Delgano: A Dark Contemporary Interracial Romance

Page 3



ONE

Summer 2010

Zahrat Al Jibal

Morocco

1132 hours

Team: Omega

Status: Destabilization

Sunlight stung the whites of Adrían’s eyes as the bag someone had tossed over his head, while he was busy “working” in the middle of a Mexican desert, was removed. Rope fibers cut into his wrists and ankles, and the effects of whatever he’d been drugged with had completely burned off.

The last thing he remembered was shoveling dirt onto Pedro Almeida’s contorted, ashen face, but these were no longer the clear blue skies he’d encountered in the Chihuahuan Desert. As far as he knew, no buildings looked like this in Rio. This structure, this house, looked like something he would see on the other side of the world, far away from South America or the Yucatan Peninsula.

“Finally, you’re awake.” Shoes with what sounded like thick, solid heels echoed next to his head. Seconds later, slim legs covered by dark pants opened in front of him. “Wakey, wakey, my little Gano.”

This woman had to have the reddest hair he’d ever seen, which contrasted sharply against her brown skin, dark eyebrows, and the black Aviator sunglasses sitting on the bridge of her nose. She spoke with an American accent and, oddly enough, looked completely at home surrounded by men wearing camouflage gear and toting high-powered rifles.
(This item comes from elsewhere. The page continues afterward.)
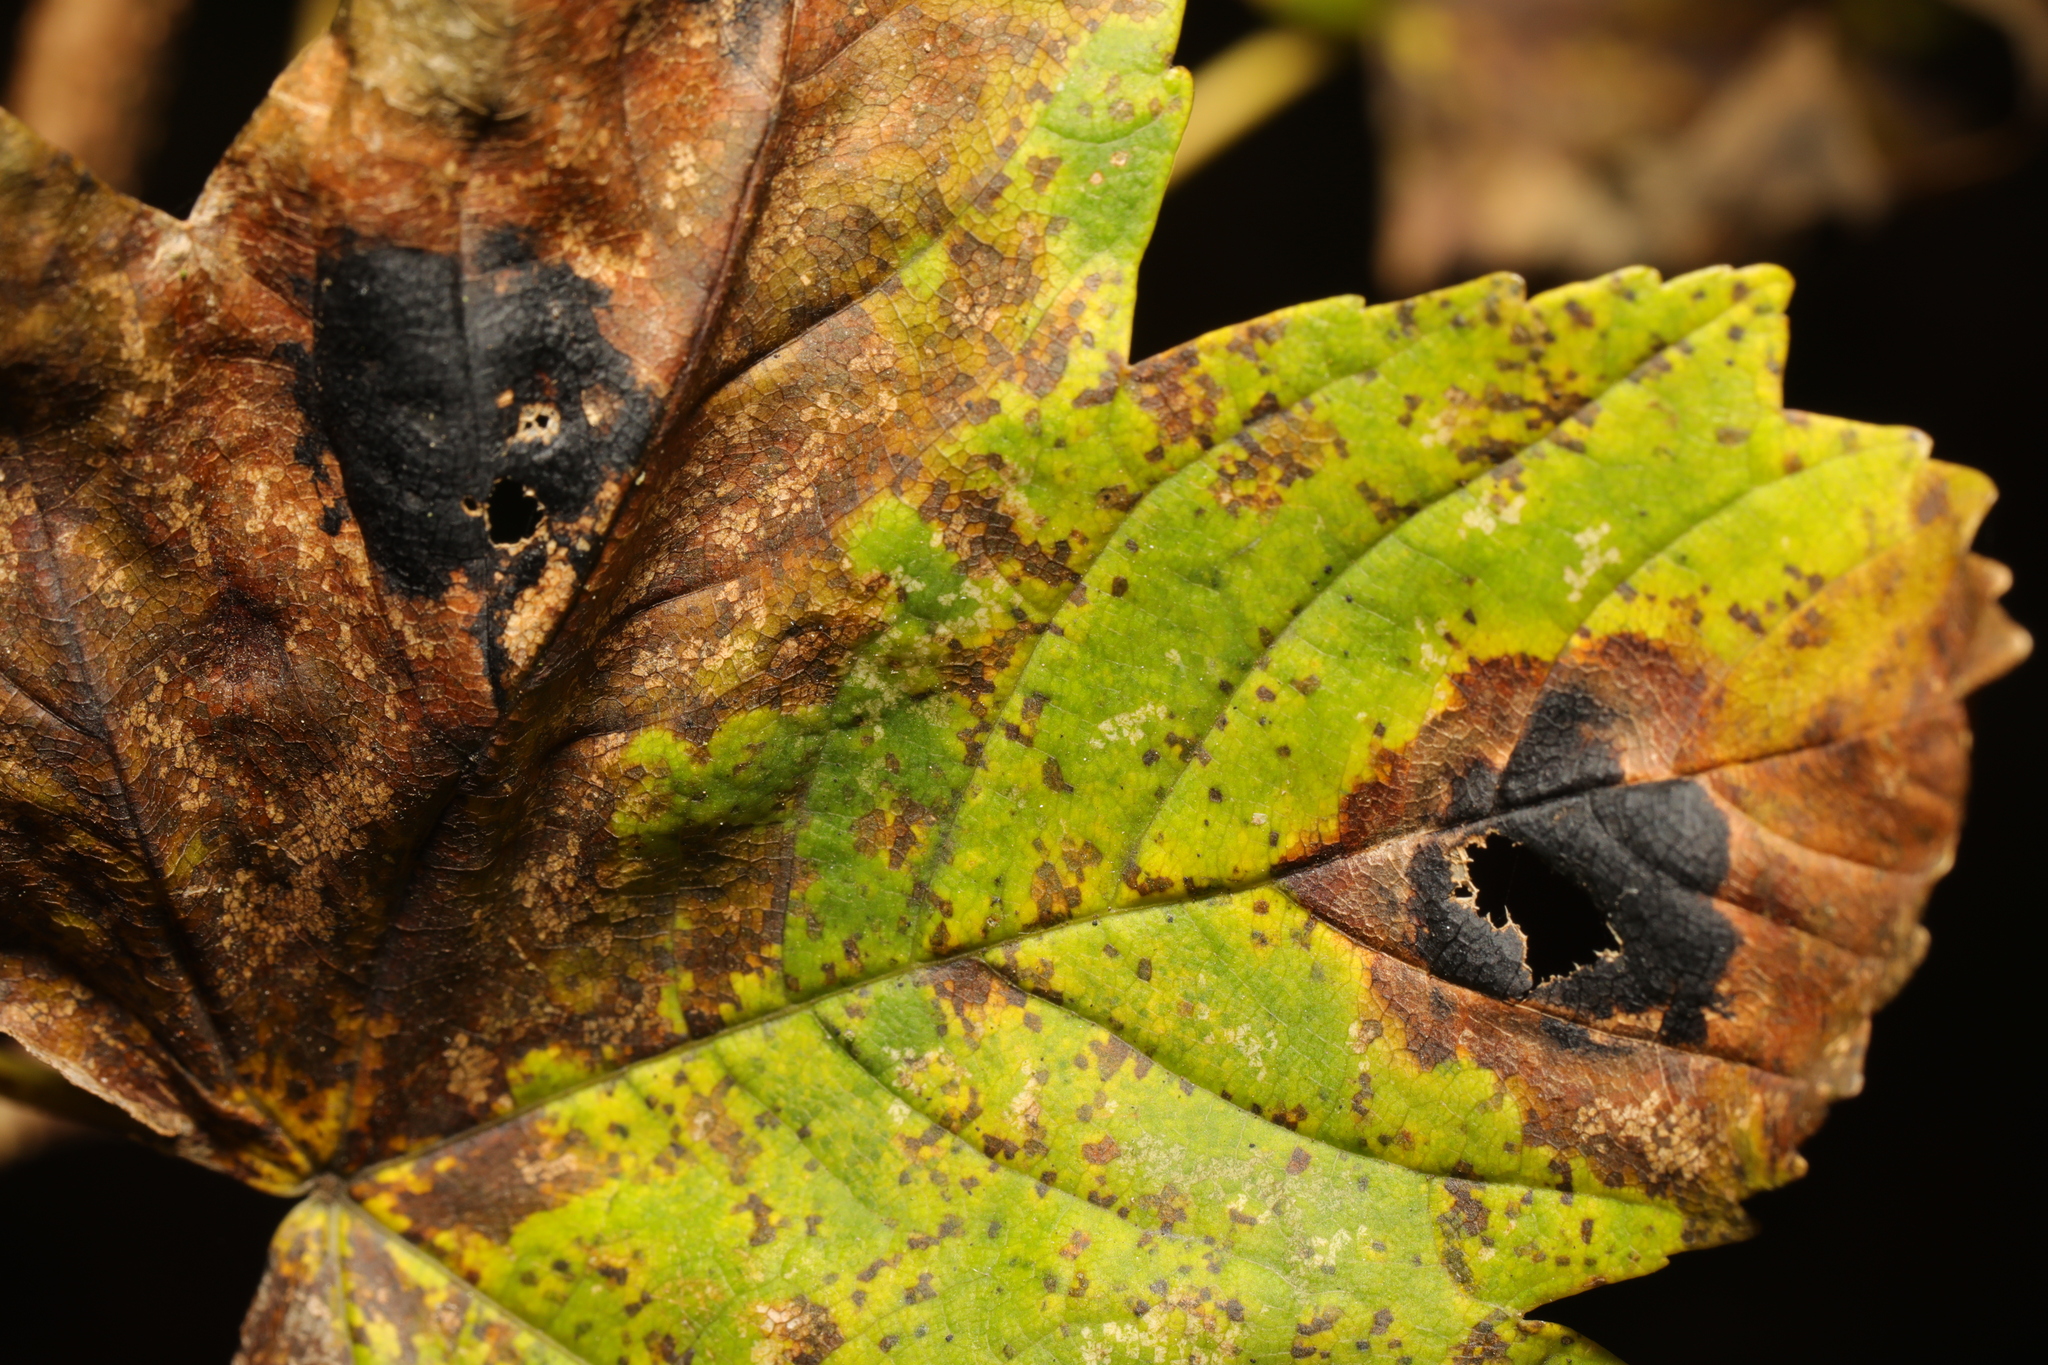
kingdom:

“Where am I?” he asked, in Portuguese.

The woman raised a hand.

One of the men walked up, slipped a yellow folder between her fingers, and she went from crouching to sitting on the beige stone next to his head, thumbing through the folder after a deft lick of her fingertip.

“Adrían Delgano, age twenty-four, born in Rio to a teen mother. Height: one hundred and eighty-eight centimeters. Favorite food: brigadeiros. Nice. I’ve had those. Blood type is,” she dragged her finger, “O-negative? Nice again. Universal donor. And I see here that you finished school, which is a bonus. Then what happened, Adrían? You went from working at a warehouse for a multinational shipping company to becoming one of the most prominent members of the Chamasagrado Cartel.”
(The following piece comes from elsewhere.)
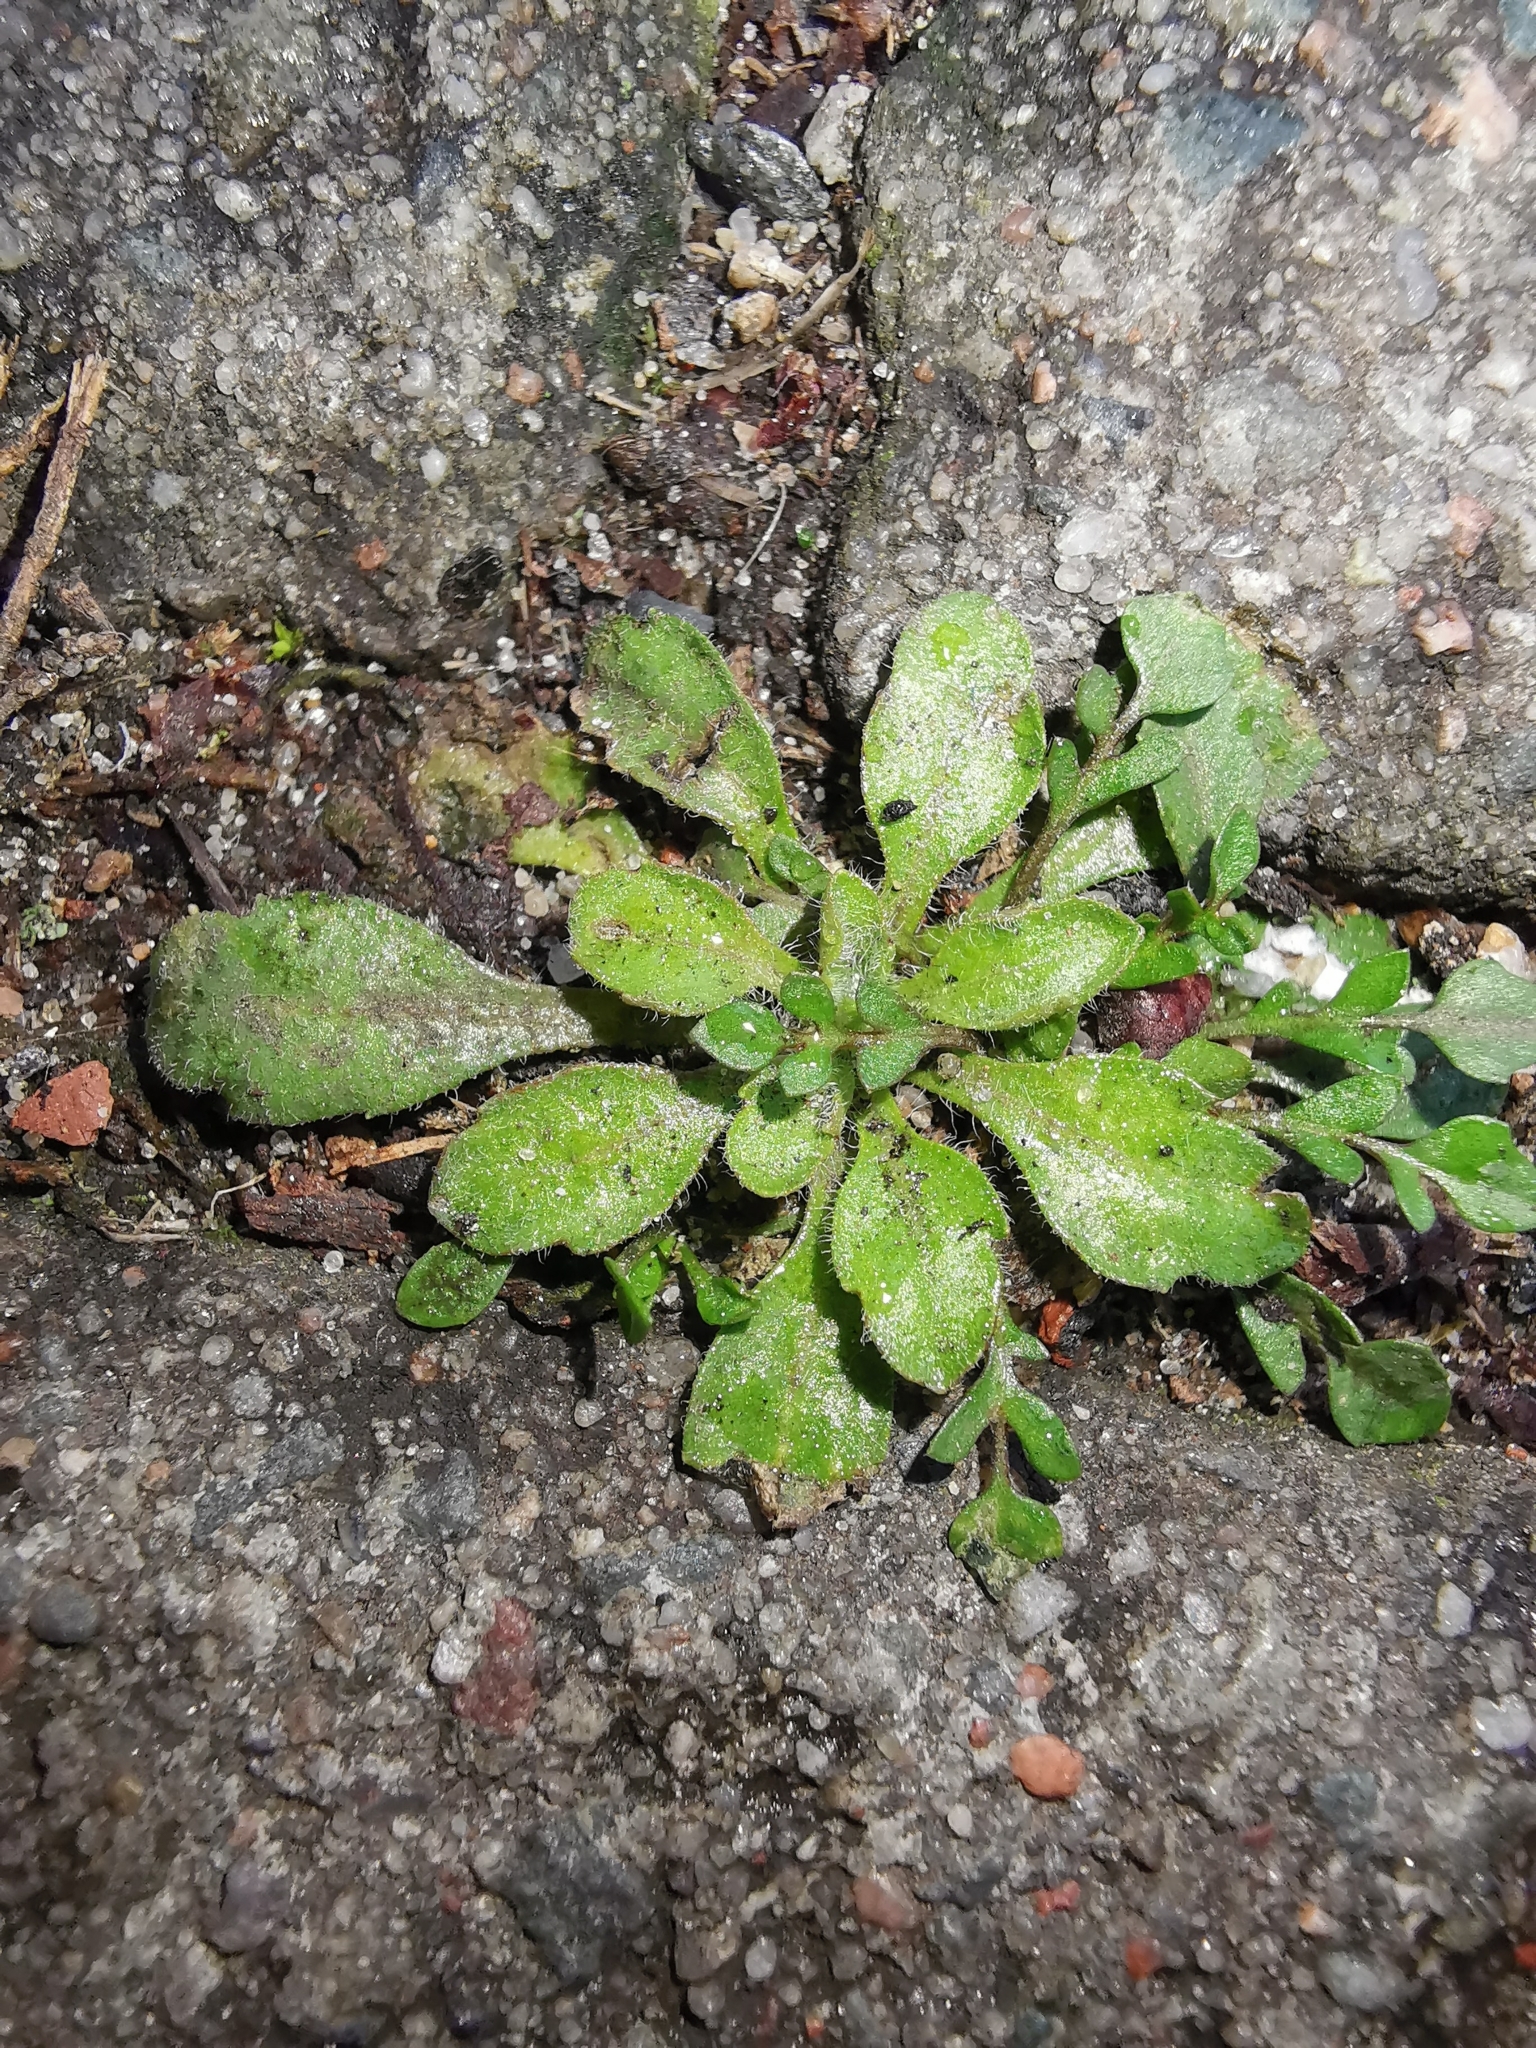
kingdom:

“Where am I?” he repeated.

“Come on, Gano. I know you speak English. Maybe even better than I do. Sua mamãe damn near broke her back to pay that expensive tuition at that fancy school before she died.”

He tugged on the ropes.

She didn’t flinch.

“Now, when we found you, Adrían Delgano,” she said, closing the folder, “it was with a shovel in your hand, digging a shallow grave to bury a man named Pedro Almeida, who also went by the name Senhor Cobra.”
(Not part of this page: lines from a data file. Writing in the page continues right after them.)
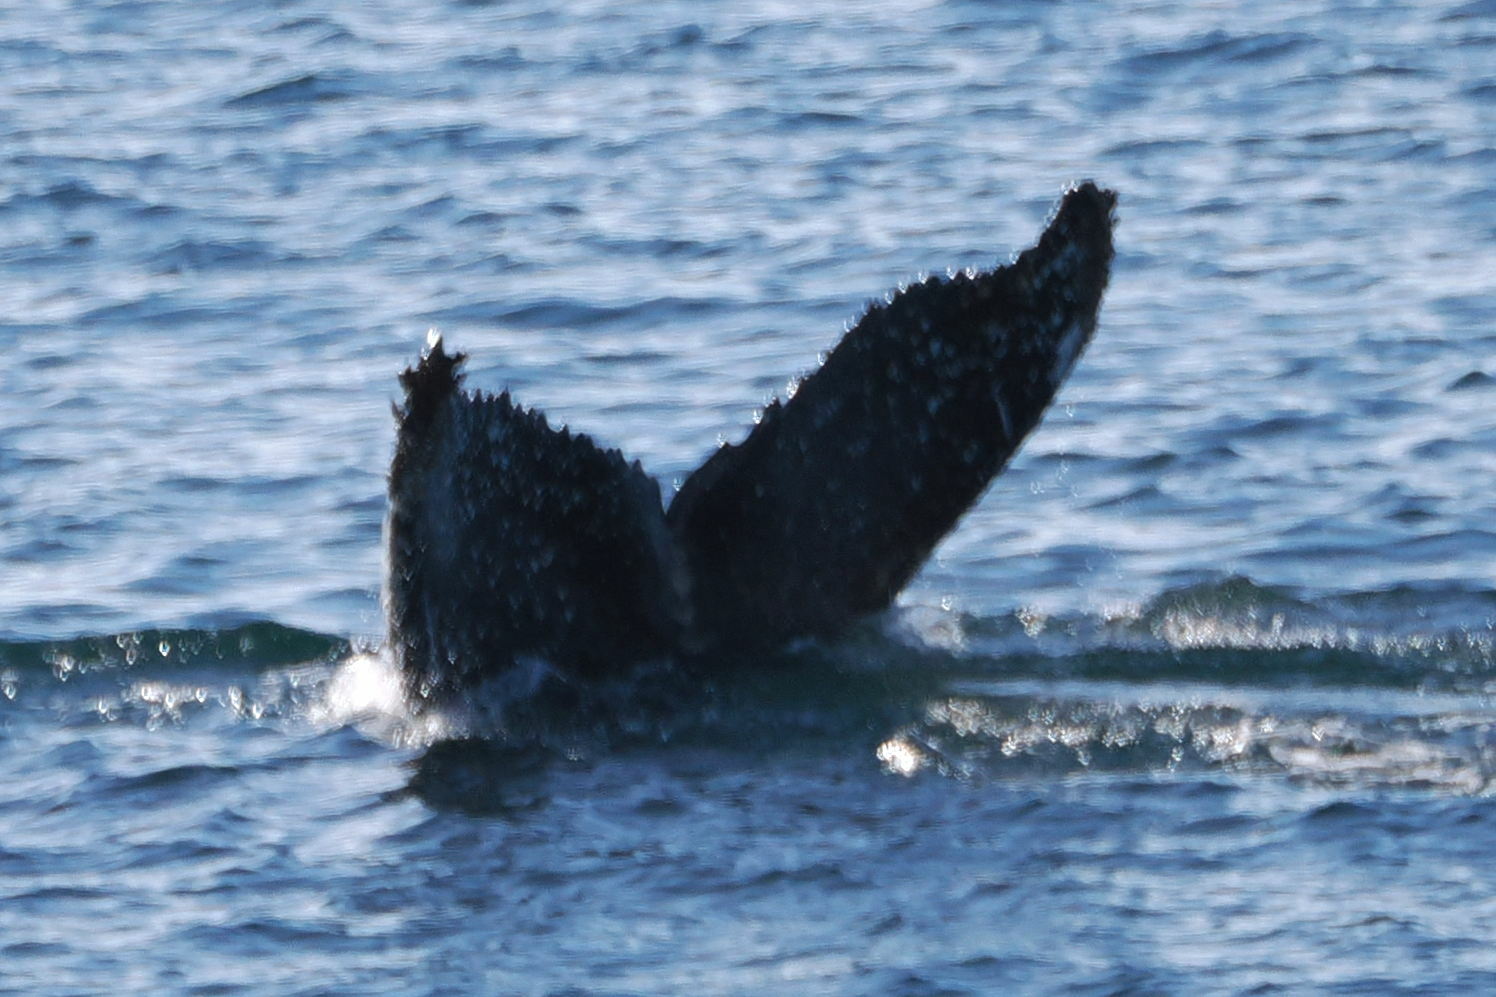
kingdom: Animalia
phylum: Chordata
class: Mammalia
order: Cetacea
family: Balaenopteridae
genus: Megaptera
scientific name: Megaptera novaeangliae
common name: Humpback whale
Pedro had given himself the name and then turned out to be just that—a snake.

A snitch.

Snitching on Chamas was one thing, but to attempt to snitch on him directly was a guaranteed way to expedite one’s journey into the afterlife.

“You’re looking at serious time in a Mexican prison, and let me tell you…no matter how tough you think you are, there’s still some shit you can’t prepare yourself for. You know, like watching your mother get r?—”

“What the fuck do you want?” he hissed, in English. “You kidnapped me from the desert to do what? Sing me a lullaby? Tell me a bedtime story?”

She raised the sunglasses and leaned close to his face, her irises greener than the Amazon rainforest. “We brought you here to break you. That is, unless you cooperate. If not, maybe we’ll return you to Mexico, say you’re a narc, and let a Mexican cartel deal with you.”

Although he’d already figured out it would be useless, he continued to tug on the ropes. Listening to this witch was worse than them putting a bullet in his head.

“We want to make you an offer,” she said. “There’s a program that you, on paper, appear to be an excellent candidate for…except for the whole ‘Lone Ranger’ thing you have going on.”

“You and your program can go fuck yourselves.”

She rolled onto all fours and her shirt shifted, exposing round breasts in lacy red cups with droplets of sweat in the cavern between them. “Take a little trip down memory lane with me, Adrían. Back to…let’s say…age six. You remember age six, don’t you? Your mother was still alive. She worked hard to get you into that ritzy little private Catholic school and took you with her to church two times a week. One of your favorite things to do on the weekends? Look up at the Christ the Redeemer statue. Do you remember that, Adrían? Do you remember what your mother was like before she was murdered?”